A fat depot surrounding the heart, known as epicardial adipose tissue (EAT), is likely contributing to the pathologic conditions leading to CVDs.
But it might also play a protective role during ischaemic events highlighting a complex role of EAT in heart homeostasis and disease.
Some studies report post-menopausal women having an increased EAT suggesting that changes in levels of of sex hormones affect EAT and may cause sex-specific contributions to metabolic diseases. Though EAT covers nearly 80% of a human heart, it is virtually absent in rodents.
Given the underexplored role of EAT in the pathology of CVDs, and the lack of animal models, human in vitro cardiovascular EAT model is necessary.
VEAT-chip proposes to develop the first human induced pluripotent stem cells (hiPSCs) derived, fully autologous, vascularized EAT-on-chip model. The project will start with establishing a novel protocol to obtain epicardial adipocytes.
Then, those cells will be integrated into hiPSCs derived cardiac-specific vessels-on-chip to generate a vascularized EAT-on-chip.
Given an undetermined role of sex hormones for EAT function and an unclear balance of protective and toxic effects of EAT in pathological settings, vEAT-chip will explore hormone- induced changes in function of EAT during homeostasis and stressed conditions.
In a final aim of the project, addition of cardiomyocytes (CMs) to the system will result in a model resembling a portion of the heart wall.

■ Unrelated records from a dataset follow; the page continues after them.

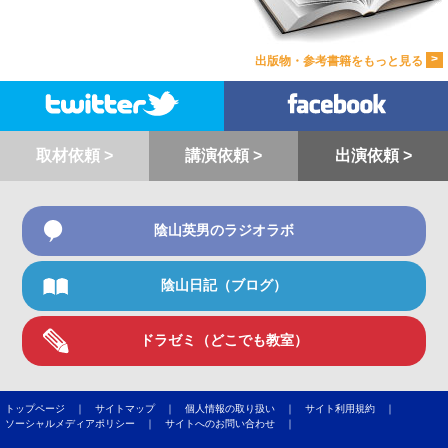
>
出版物・参考書籍をもっと見る
取材依頼 >
講演依頼 >
出演依頼 >
陰山英男のラジオラボ
陰山日記（ブログ）
ドラゼミ（どこでも教室）
トップページ ｜
サイトマップ ｜
個人情報の取り扱い ｜
サイト利用規約 ｜
ソーシャルメディアポリシー ｜
サイトへのお問い合わせ ｜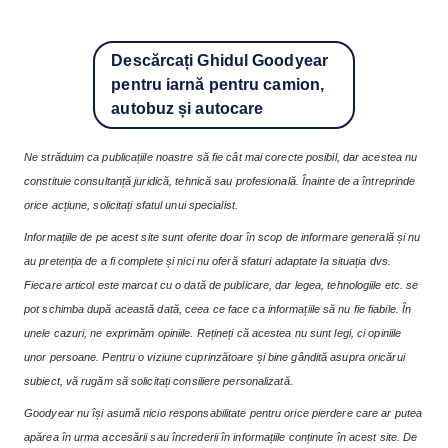
Descărcați Ghidul Goodyear
pentru iarnă pentru camion,
autobuz și autocare
Ne străduim ca publicațiile noastre să fie cât mai corecte posibil, dar acestea nu
constituie consultanță juridică, tehnică sau profesională. Înainte de a întreprinde
orice acțiune, solicitați sfatul unui specialist.
Informațiile de pe acest site sunt oferite doar în scop de informare generală și nu
au pretenția de a fi complete și nici nu oferă sfaturi adaptate la situația dvs.
Fiecare articol este marcat cu o dată de publicare, dar legea, tehnologiile etc. se
pot schimba după această dată, ceea ce face ca informațiile să nu fie fiabile. În
unele cazuri, ne exprimăm opiniile. Rețineți că acestea nu sunt legi, ci opiniile
unor persoane. Pentru o viziune cuprinzătoare și bine gândită asupra oricărui
subiect, vă rugăm să solicitați consiliere personalizată.
Goodyear nu își asumă nicio responsabilitate pentru orice pierdere care ar putea
apărea în urma accesării sau încrederii în informațiile conținute în acest site. De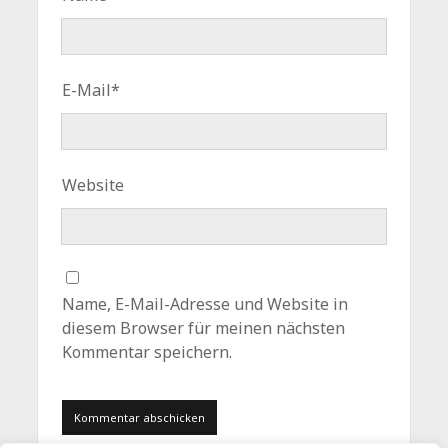
E-Mail*
Website
Name, E-Mail-Adresse und Website in
diesem Browser für meinen nächsten
Kommentar speichern.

By combining novel hiPSCs differentiation protocols, organ-on-a-chip technologies, advanced microscopy techniques, and global transcriptome and secretome analysis, the VEAT-chip project will reveal EAT-associated factors affecting healthy function of cardiac-specific vessels and CMs.
Ultimately, VEAT-chip will provide a novel means to study cellular crosstalk and unravel mechanisms associated with cardiometabolic diseases.